TASK 1:
In the passage about Ives's sonata, which newspaper was Lawrence Gilman writing in when he called the work "the greatest music composed by an American"?

SELECTED PASSAGE:
+===+

Ives, in this great sonata — Lawrence Gilman, writing in the New York Herald Tribune after its 1939 premiere, called it "the greatest music composed by an American," and I could argue that it remains that — is inspired by his long and deep contemplation of the lives and work of four forces of the New England Enlightenment: Emerson, Hawthorne, the Alcotts, and Thoreau.
He "depicts" these subjects, and the site-specificity of the Concord in which they lived, with musical concepts and procedures. This isn't tone-painting, at least not often; you won't hear sound-portraits of carriages or steam-trains (though Thoreau's flute is portrayed realistically, wafting in quietly from offstage during the final movement). Instead, cultural associations most of us have been led to form with known musical sources — patriotic songs, hymn-tunes, Beethoven's Fifth, ragtime — are woven into a texture whose nearest artistic equivalent, I think, may be Molly Bloom's very different stream-of-consciousness soliloquy at the end of James Joyce's Ulysses.

+===+

Dataset items:

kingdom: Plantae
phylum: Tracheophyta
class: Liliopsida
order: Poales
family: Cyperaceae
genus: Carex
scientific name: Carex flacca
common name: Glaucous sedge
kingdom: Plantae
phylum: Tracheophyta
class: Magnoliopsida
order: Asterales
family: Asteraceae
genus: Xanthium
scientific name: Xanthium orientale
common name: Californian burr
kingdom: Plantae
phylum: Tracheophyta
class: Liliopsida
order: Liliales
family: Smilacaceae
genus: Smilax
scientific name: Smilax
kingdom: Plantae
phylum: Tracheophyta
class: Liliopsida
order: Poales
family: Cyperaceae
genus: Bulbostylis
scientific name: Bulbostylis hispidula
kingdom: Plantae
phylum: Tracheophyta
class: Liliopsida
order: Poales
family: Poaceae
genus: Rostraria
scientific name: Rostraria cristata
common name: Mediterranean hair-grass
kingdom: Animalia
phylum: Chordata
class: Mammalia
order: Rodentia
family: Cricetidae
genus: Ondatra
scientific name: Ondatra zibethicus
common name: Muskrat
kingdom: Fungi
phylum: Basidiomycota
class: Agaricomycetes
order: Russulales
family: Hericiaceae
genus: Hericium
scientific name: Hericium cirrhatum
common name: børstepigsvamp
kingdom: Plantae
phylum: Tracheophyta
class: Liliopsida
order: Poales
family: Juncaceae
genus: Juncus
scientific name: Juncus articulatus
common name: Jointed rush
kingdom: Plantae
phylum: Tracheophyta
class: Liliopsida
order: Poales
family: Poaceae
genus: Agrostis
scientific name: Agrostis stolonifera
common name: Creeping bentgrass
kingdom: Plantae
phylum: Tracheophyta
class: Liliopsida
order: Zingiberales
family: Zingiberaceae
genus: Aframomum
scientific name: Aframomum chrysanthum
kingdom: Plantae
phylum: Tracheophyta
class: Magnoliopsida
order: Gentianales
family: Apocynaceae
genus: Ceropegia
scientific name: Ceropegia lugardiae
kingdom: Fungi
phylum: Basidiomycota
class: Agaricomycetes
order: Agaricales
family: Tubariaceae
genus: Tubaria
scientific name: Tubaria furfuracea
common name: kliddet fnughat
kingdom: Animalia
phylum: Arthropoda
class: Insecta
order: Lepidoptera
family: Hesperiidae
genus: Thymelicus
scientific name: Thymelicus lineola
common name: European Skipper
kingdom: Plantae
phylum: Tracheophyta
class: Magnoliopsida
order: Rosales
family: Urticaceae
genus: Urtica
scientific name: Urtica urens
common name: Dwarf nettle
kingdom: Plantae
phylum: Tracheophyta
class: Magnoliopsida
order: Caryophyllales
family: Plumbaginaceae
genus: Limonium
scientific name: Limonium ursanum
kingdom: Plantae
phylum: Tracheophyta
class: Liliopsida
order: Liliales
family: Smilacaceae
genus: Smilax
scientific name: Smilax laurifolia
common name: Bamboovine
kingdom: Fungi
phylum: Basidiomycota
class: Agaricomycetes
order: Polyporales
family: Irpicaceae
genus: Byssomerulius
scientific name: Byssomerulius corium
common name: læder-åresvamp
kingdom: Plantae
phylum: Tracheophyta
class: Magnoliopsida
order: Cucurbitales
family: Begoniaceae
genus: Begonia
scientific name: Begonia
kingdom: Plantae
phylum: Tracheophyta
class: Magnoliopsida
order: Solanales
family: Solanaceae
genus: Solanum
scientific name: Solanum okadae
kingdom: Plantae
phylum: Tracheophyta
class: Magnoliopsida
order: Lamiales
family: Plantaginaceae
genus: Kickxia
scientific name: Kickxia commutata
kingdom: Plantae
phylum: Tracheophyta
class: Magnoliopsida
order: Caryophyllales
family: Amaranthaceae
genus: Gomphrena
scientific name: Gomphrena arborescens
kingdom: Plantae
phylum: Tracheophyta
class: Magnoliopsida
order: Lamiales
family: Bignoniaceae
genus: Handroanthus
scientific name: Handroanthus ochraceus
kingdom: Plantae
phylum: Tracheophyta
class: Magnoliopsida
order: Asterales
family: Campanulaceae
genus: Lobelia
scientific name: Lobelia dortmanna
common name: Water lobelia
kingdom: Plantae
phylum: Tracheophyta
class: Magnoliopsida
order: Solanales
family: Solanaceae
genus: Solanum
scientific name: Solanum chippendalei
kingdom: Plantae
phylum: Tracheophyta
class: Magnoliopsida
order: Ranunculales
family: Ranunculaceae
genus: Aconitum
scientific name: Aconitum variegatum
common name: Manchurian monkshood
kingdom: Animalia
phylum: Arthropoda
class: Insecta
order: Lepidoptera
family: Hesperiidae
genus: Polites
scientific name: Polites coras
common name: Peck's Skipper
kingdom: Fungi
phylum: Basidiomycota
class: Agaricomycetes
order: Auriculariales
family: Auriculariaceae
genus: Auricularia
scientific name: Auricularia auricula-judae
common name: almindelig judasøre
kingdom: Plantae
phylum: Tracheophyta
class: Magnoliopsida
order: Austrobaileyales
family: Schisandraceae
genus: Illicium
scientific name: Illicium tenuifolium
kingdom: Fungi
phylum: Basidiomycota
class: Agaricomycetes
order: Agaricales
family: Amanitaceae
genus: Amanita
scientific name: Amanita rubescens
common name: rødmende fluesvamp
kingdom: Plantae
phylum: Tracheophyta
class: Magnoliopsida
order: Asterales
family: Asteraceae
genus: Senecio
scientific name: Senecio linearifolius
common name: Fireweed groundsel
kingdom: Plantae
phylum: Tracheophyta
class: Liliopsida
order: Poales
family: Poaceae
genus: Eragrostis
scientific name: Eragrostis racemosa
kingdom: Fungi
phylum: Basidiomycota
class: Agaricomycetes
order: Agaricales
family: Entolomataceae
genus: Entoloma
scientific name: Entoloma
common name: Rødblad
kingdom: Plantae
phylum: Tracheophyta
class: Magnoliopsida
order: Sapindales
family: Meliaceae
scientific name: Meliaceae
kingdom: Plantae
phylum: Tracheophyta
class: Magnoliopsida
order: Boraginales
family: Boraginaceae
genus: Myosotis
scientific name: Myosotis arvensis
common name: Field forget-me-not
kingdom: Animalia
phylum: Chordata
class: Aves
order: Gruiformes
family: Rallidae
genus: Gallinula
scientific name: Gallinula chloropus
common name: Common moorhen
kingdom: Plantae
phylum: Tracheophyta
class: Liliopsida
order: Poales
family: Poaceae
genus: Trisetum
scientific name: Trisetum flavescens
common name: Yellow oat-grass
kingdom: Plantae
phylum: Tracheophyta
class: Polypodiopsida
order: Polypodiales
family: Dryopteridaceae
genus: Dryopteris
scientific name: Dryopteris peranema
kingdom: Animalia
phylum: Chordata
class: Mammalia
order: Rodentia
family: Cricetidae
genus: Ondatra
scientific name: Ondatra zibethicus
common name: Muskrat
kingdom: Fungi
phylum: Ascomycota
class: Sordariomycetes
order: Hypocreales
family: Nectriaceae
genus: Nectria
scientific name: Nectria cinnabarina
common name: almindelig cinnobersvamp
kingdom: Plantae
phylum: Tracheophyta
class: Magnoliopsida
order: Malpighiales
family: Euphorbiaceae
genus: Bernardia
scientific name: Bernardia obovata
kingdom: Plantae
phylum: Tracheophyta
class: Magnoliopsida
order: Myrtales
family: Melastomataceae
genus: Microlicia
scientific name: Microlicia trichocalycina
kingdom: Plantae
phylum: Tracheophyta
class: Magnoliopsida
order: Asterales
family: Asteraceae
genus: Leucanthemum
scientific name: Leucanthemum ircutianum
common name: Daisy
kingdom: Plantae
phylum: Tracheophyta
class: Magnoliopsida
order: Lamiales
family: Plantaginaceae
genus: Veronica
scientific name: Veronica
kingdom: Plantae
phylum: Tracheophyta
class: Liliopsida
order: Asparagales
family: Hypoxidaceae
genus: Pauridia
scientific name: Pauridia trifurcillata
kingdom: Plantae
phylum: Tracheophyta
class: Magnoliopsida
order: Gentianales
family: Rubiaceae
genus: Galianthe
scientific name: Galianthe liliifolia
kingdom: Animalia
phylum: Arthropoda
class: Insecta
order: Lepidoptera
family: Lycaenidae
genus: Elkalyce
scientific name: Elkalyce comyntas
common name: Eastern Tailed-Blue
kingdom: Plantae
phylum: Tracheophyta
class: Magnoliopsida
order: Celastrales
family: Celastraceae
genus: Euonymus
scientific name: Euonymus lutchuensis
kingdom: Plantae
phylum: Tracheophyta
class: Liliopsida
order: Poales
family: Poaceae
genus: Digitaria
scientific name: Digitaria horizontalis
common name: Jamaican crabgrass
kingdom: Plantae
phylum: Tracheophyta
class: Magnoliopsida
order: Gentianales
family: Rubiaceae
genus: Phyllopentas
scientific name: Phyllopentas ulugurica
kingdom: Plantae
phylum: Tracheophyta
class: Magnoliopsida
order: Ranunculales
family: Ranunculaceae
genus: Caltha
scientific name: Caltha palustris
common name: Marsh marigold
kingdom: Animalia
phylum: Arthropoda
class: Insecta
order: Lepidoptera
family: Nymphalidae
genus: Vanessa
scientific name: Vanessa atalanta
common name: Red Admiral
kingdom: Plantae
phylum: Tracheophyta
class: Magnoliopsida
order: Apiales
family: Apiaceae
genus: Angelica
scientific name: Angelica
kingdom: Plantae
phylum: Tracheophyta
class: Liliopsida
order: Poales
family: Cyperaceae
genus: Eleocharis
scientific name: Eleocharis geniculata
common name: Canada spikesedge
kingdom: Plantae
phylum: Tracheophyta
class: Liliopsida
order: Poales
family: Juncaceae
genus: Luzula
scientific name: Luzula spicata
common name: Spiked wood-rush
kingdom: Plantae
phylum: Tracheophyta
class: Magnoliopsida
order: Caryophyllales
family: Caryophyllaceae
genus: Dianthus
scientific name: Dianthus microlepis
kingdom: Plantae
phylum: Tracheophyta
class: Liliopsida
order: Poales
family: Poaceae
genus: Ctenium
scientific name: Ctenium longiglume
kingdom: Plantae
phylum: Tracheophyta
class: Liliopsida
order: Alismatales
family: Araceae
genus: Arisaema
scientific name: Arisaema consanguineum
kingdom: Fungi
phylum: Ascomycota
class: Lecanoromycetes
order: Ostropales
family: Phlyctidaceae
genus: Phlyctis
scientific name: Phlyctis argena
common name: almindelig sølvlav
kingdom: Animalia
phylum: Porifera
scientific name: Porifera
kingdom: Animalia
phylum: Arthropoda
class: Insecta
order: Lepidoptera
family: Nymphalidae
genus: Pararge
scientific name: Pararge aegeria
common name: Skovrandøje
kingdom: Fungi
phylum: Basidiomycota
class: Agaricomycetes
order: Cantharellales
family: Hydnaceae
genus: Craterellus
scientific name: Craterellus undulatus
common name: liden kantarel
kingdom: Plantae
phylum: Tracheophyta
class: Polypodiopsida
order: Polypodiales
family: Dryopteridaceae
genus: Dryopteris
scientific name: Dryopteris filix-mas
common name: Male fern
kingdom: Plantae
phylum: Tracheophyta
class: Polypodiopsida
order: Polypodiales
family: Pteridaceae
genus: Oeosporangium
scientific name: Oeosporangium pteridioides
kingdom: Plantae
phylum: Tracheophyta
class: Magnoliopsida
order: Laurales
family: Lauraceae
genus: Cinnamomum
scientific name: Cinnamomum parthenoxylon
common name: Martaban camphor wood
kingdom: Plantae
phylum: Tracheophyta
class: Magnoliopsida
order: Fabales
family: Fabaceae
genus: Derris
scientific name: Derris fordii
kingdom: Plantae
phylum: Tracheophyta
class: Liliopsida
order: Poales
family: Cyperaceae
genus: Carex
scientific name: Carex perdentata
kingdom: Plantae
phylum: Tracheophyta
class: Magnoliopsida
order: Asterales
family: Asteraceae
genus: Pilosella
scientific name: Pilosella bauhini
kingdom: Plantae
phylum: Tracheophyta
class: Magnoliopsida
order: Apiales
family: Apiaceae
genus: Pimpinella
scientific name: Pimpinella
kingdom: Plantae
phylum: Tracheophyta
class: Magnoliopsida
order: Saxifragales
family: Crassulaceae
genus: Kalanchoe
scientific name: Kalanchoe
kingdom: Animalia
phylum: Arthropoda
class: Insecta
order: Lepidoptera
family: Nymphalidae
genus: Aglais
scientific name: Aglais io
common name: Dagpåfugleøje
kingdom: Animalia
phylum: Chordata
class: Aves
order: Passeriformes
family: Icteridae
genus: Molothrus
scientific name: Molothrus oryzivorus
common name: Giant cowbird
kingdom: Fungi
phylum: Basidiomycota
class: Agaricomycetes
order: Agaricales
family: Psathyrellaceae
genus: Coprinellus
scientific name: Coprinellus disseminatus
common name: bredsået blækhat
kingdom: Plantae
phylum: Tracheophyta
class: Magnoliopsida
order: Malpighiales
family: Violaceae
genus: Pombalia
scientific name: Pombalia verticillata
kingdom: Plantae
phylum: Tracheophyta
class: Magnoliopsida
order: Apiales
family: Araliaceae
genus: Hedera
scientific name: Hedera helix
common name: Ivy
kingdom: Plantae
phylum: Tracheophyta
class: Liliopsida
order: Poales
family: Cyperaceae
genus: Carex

+===+

TASK 2:
Rewrite the dataset items from the line with "common name: Daisy" up to and including the line with "scientific name: Arisaema consanguineum", swapping "common name" for "vernacular name" and leaving everything else unchanged.

PROBLEM SOLUTION 1:
The New York Herald Tribune.

PROBLEM SOLUTION 2:
vernacular name: Daisy
kingdom: Plantae
phylum: Tracheophyta
class: Magnoliopsida
order: Lamiales
family: Plantaginaceae
genus: Veronica
scientific name: Veronica
kingdom: Plantae
phylum: Tracheophyta
class: Liliopsida
order: Asparagales
family: Hypoxidaceae
genus: Pauridia
scientific name: Pauridia trifurcillata
kingdom: Plantae
phylum: Tracheophyta
class: Magnoliopsida
order: Gentianales
family: Rubiaceae
genus: Galianthe
scientific name: Galianthe liliifolia
kingdom: Animalia
phylum: Arthropoda
class: Insecta
order: Lepidoptera
family: Lycaenidae
genus: Elkalyce
scientific name: Elkalyce comyntas
vernacular name: Eastern Tailed-Blue
kingdom: Plantae
phylum: Tracheophyta
class: Magnoliopsida
order: Celastrales
family: Celastraceae
genus: Euonymus
scientific name: Euonymus lutchuensis
kingdom: Plantae
phylum: Tracheophyta
class: Liliopsida
order: Poales
family: Poaceae
genus: Digitaria
scientific name: Digitaria horizontalis
vernacular name: Jamaican crabgrass
kingdom: Plantae
phylum: Tracheophyta
class: Magnoliopsida
order: Gentianales
family: Rubiaceae
genus: Phyllopentas
scientific name: Phyllopentas ulugurica
kingdom: Plantae
phylum: Tracheophyta
class: Magnoliopsida
order: Ranunculales
family: Ranunculaceae
genus: Caltha
scientific name: Caltha palustris
vernacular name: Marsh marigold
kingdom: Animalia
phylum: Arthropoda
class: Insecta
order: Lepidoptera
family: Nymphalidae
genus: Vanessa
scientific name: Vanessa atalanta
vernacular name: Red Admiral
kingdom: Plantae
phylum: Tracheophyta
class: Magnoliopsida
order: Apiales
family: Apiaceae
genus: Angelica
scientific name: Angelica
kingdom: Plantae
phylum: Tracheophyta
class: Liliopsida
order: Poales
family: Cyperaceae
genus: Eleocharis
scientific name: Eleocharis geniculata
vernacular name: Canada spikesedge
kingdom: Plantae
phylum: Tracheophyta
class: Liliopsida
order: Poales
family: Juncaceae
genus: Luzula
scientific name: Luzula spicata
vernacular name: Spiked wood-rush
kingdom: Plantae
phylum: Tracheophyta
class: Magnoliopsida
order: Caryophyllales
family: Caryophyllaceae
genus: Dianthus
scientific name: Dianthus microlepis
kingdom: Plantae
phylum: Tracheophyta
class: Liliopsida
order: Poales
family: Poaceae
genus: Ctenium
scientific name: Ctenium longiglume
kingdom: Plantae
phylum: Tracheophyta
class: Liliopsida
order: Alismatales
family: Araceae
genus: Arisaema
scientific name: Arisaema consanguineum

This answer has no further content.